Some were optimistic when the Town of Stellarton indicated it would seek an alternative to its policing service to cut down on costs. Some weren’t.
Alas, after people got their hopes up about a step toward more efficient, less costly policing, the town has decided to stick with the status quo – for now. There is light at the end of the tunnel, however. It’s just that in considering proposals, the police review committee came to realize the scale of such a change. They bit off more than they could chew, and they’d also limited themselves in the range of options.

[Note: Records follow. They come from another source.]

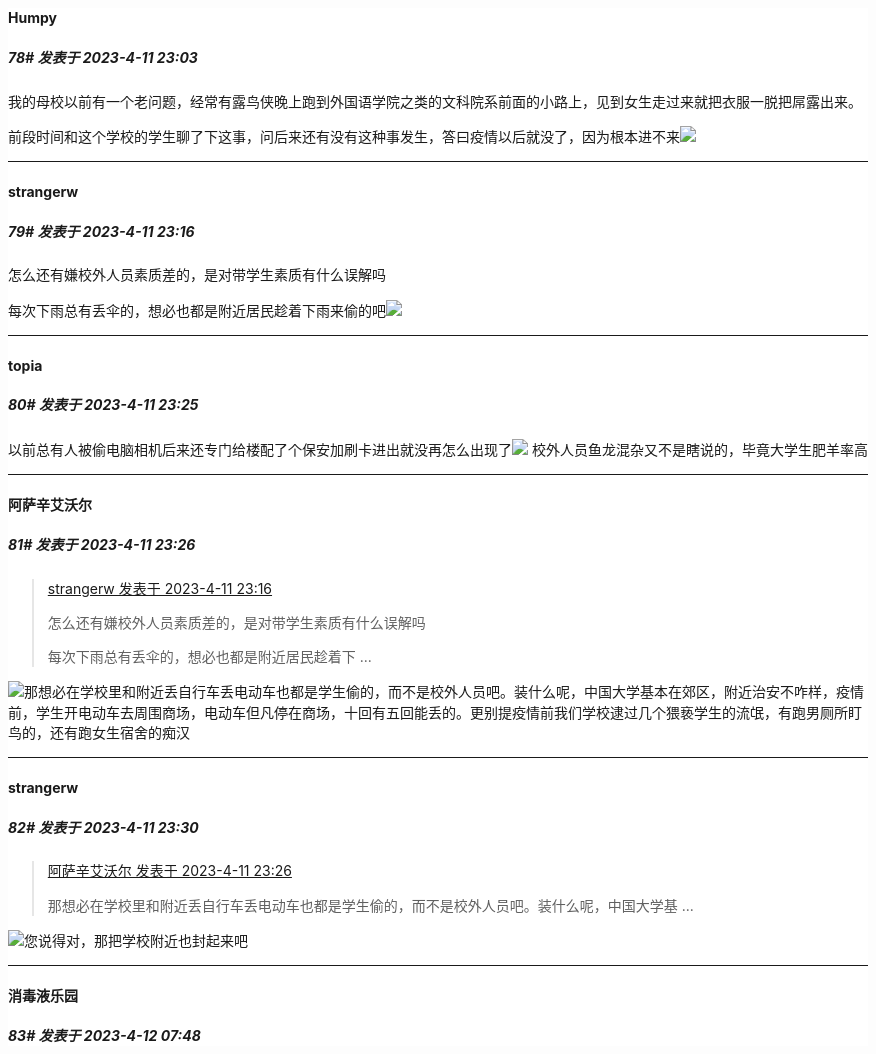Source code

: ####  Humpy  
##### 78#       发表于 2023-4-11 23:03

我的母校以前有一个老问题，经常有露鸟侠晚上跑到外国语学院之类的文科院系前面的小路上，见到女生走过来就把衣服一脱把屌露出来。

前段时间和这个学校的学生聊了下这事，问后来还有没有这种事发生，答曰疫情以后就没了，因为根本进不来<img src="https://static.saraba1st.com/image/smiley/face2017/067.png" referrerpolicy="no-referrer">


*****

####  strangerw  
##### 79#       发表于 2023-4-11 23:16

怎么还有嫌校外人员素质差的，是对带学生素质有什么误解吗

每次下雨总有丢伞的，想必也都是附近居民趁着下雨来偷的吧<img src="https://static.saraba1st.com/image/smiley/face2017/066.png" referrerpolicy="no-referrer">


*****

####  topia  
##### 80#       发表于 2023-4-11 23:25

以前总有人被偷电脑相机后来还专门给楼配了个保安加刷卡进出就没再怎么出现了<img src="https://static.saraba1st.com/image/smiley/face2017/037.png" referrerpolicy="no-referrer">
校外人员鱼龙混杂又不是瞎说的，毕竟大学生肥羊率高

*****

####  阿萨辛艾沃尔  
##### 81#       发表于 2023-4-11 23:26

<blockquote><a href="httphttps://bbs.saraba1st.com/2b/forum.php?mod=redirect&amp;goto=findpost&amp;pid=60420689&amp;ptid=2128284" target="_blank">strangerw 发表于 2023-4-11 23:16</a>

怎么还有嫌校外人员素质差的，是对带学生素质有什么误解吗

每次下雨总有丢伞的，想必也都是附近居民趁着下 ...</blockquote>
<img src="https://static.saraba1st.com/image/smiley/face2017/033.png" referrerpolicy="no-referrer">那想必在学校里和附近丢自行车丢电动车也都是学生偷的，而不是校外人员吧。装什么呢，中国大学基本在郊区，附近治安不咋样，疫情前，学生开电动车去周围商场，电动车但凡停在商场，十回有五回能丢的。更别提疫情前我们学校逮过几个猥亵学生的流氓，有跑男厕所盯鸟的，还有跑女生宿舍的痴汉

*****

####  strangerw  
##### 82#       发表于 2023-4-11 23:30

<blockquote><a href="httphttps://bbs.saraba1st.com/2b/forum.php?mod=redirect&amp;goto=findpost&amp;pid=60420791&amp;ptid=2128284" target="_blank">阿萨辛艾沃尔 发表于 2023-4-11 23:26</a>

那想必在学校里和附近丢自行车丢电动车也都是学生偷的，而不是校外人员吧。装什么呢，中国大学基 ...</blockquote>
<img src="https://static.saraba1st.com/image/smiley/face2017/033.png" referrerpolicy="no-referrer">您说得对，那把学校附近也封起来吧


*****

####  消毒液乐园  
##### 83#       发表于 2023-4-12 07:48
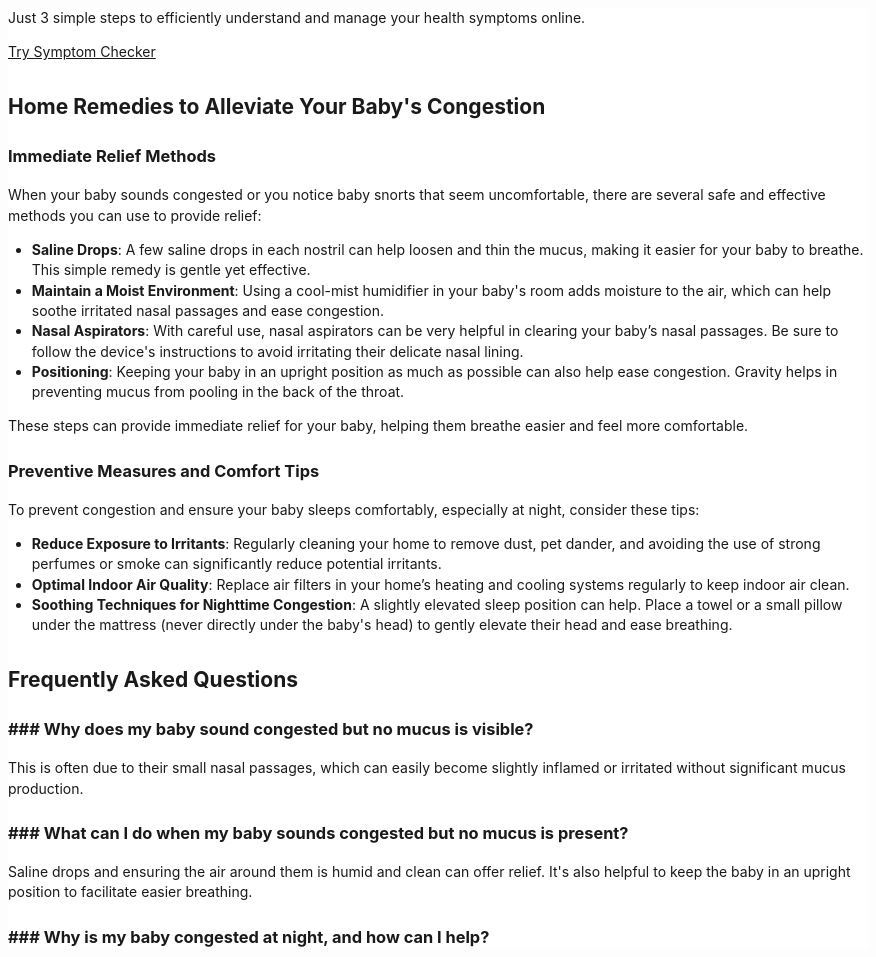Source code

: Just 3 simple steps to efficiently understand and manage your health symptoms online.

[Try Symptom Checker](https://docus.ai/symptom-checker)

## Home Remedies to Alleviate Your Baby's Congestion

### Immediate Relief Methods

When your baby sounds congested or you notice baby snorts that seem uncomfortable, there are several safe and effective methods you can use to provide relief:

- **Saline Drops**: A few saline drops in each nostril can help loosen and thin the mucus, making it easier for your baby to breathe. This simple remedy is gentle yet effective.
- **Maintain a Moist Environment**: Using a cool-mist humidifier in your baby's room adds moisture to the air, which can help soothe irritated nasal passages and ease congestion.
- **Nasal Aspirators**: With careful use, nasal aspirators can be very helpful in clearing your baby’s nasal passages. Be sure to follow the device's instructions to avoid irritating their delicate nasal lining.
- **Positioning**: Keeping your baby in an upright position as much as possible can also help ease congestion. Gravity helps in preventing mucus from pooling in the back of the throat.

These steps can provide immediate relief for your baby, helping them breathe easier and feel more comfortable.

### Preventive Measures and Comfort Tips

To prevent congestion and ensure your baby sleeps comfortably, especially at night, consider these tips:

- **Reduce Exposure to Irritants**: Regularly cleaning your home to remove dust, pet dander, and avoiding the use of strong perfumes or smoke can significantly reduce potential irritants.
- **Optimal Indoor Air Quality**: Replace air filters in your home’s heating and cooling systems regularly to keep indoor air clean.
- **Soothing Techniques for Nighttime Congestion**: A slightly elevated sleep position can help. Place a towel or a small pillow under the mattress (never directly under the baby's head) to gently elevate their head and ease breathing.

## Frequently Asked Questions

### \#\#\# Why does my baby sound congested but no mucus is visible?

This is often due to their small nasal passages, which can easily become slightly inflamed or irritated without significant mucus production.

### \#\#\# What can I do when my baby sounds congested but no mucus is present?

Saline drops and ensuring the air around them is humid and clean can offer relief. It's also helpful to keep the baby in an upright position to facilitate easier breathing.

### \#\#\# Why is my baby congested at night, and how can I help?
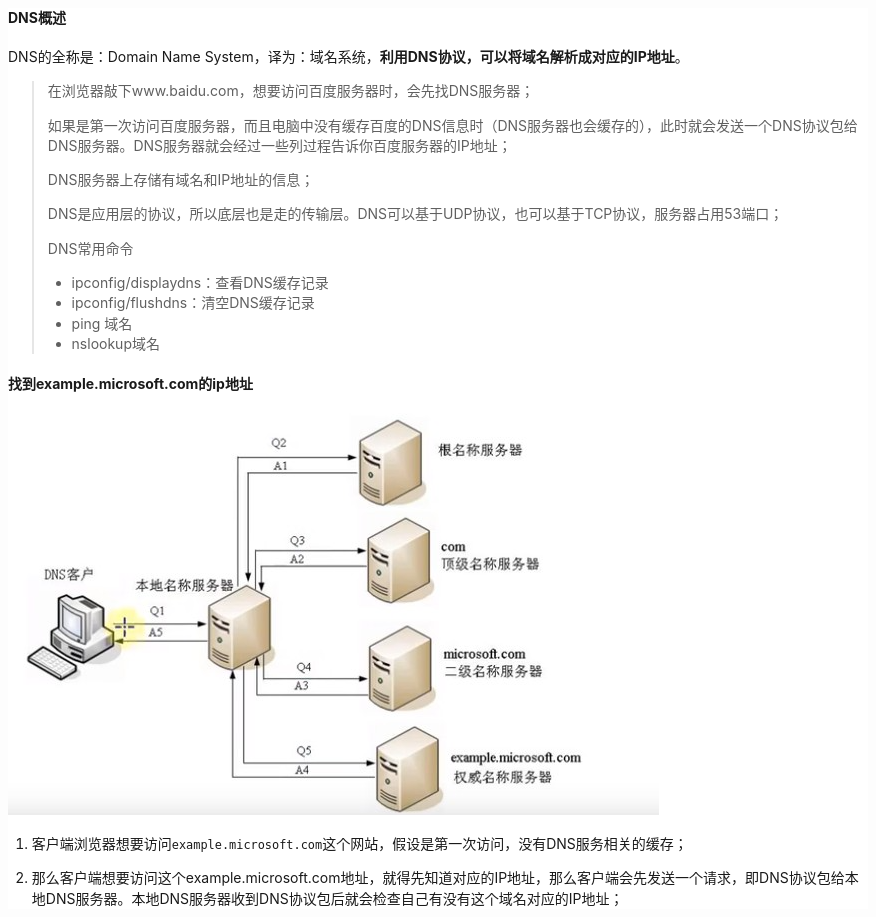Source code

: #### DNS概述

DNS的全称是：Domain Name System，译为：域名系统，**利用DNS协议，可以将域名解析成对应的IP地址**。

>在浏览器敲下www.baidu.com，想要访问百度服务器时，会先找DNS服务器；
>
>如果是第一次访问百度服务器，而且电脑中没有缓存百度的DNS信息时（DNS服务器也会缓存的），此时就会发送一个DNS协议包给DNS服务器。DNS服务器就会经过一些列过程告诉你百度服务器的IP地址；
>
>DNS服务器上存储有域名和IP地址的信息；
>
>DNS是应用层的协议，所以底层也是走的传输层。DNS可以基于UDP协议，也可以基于TCP协议，服务器占用53端口；
>
>DNS常用命令
>
>- ipconfig/displaydns：查看DNS缓存记录
>- ipconfig/flushdns：清空DNS缓存记录
>- ping 域名
>- nslookup域名

#### 找到example.microsoft.com的ip地址

![image-20250301183334611](images/image-20250301183334611.png)

1. 客户端浏览器想要访问`example.microsoft.com`这个网站，假设是第一次访问，没有DNS服务相关的缓存；

2. 那么客户端想要访问这个example.microsoft.com地址，就得先知道对应的IP地址，那么客户端会先发送一个请求，即DNS协议包给本地DNS服务器。本地DNS服务器收到DNS协议包后就会检查自己有没有这个域名对应的IP地址；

The wish now is for the province’s justice minister to implement a police study for the county overall, with a view toward amalgamating forces. Finally, official acknowledgement that a county-wide look at services is the way this should have been approached in the first place. It’s slowly heading in the right direction.
That won’t stop many from commenting about the waste of time and money for those involved – and for the staff of other towns and other police services that became involved upon Stellarton’s invitation. The Town of New Glasgow was quite miffed, as evidenced in the news release issued last week upon learning that their proposal – which they declared was a sound one – was to be turned down.
This exercise begun last year by Stellarton, with its stops and starts and jerky motion to and fro, should be some indication that a lot of governance issues facing this county’s municipalities are too big for them to deal with piecemeal. They need to be looked at from a regional vantage point, rather than get shuffled into the smaller scope of one or two towns.
One way of getting something right is the process of eliminating all the wrong options first. But that’s arduous, costly and frustrating.
While we’re looking at policing, why can’t the municipal leaders realize there’s a whole passel of regional matters that should be reviewed just like the word suggests – regionally.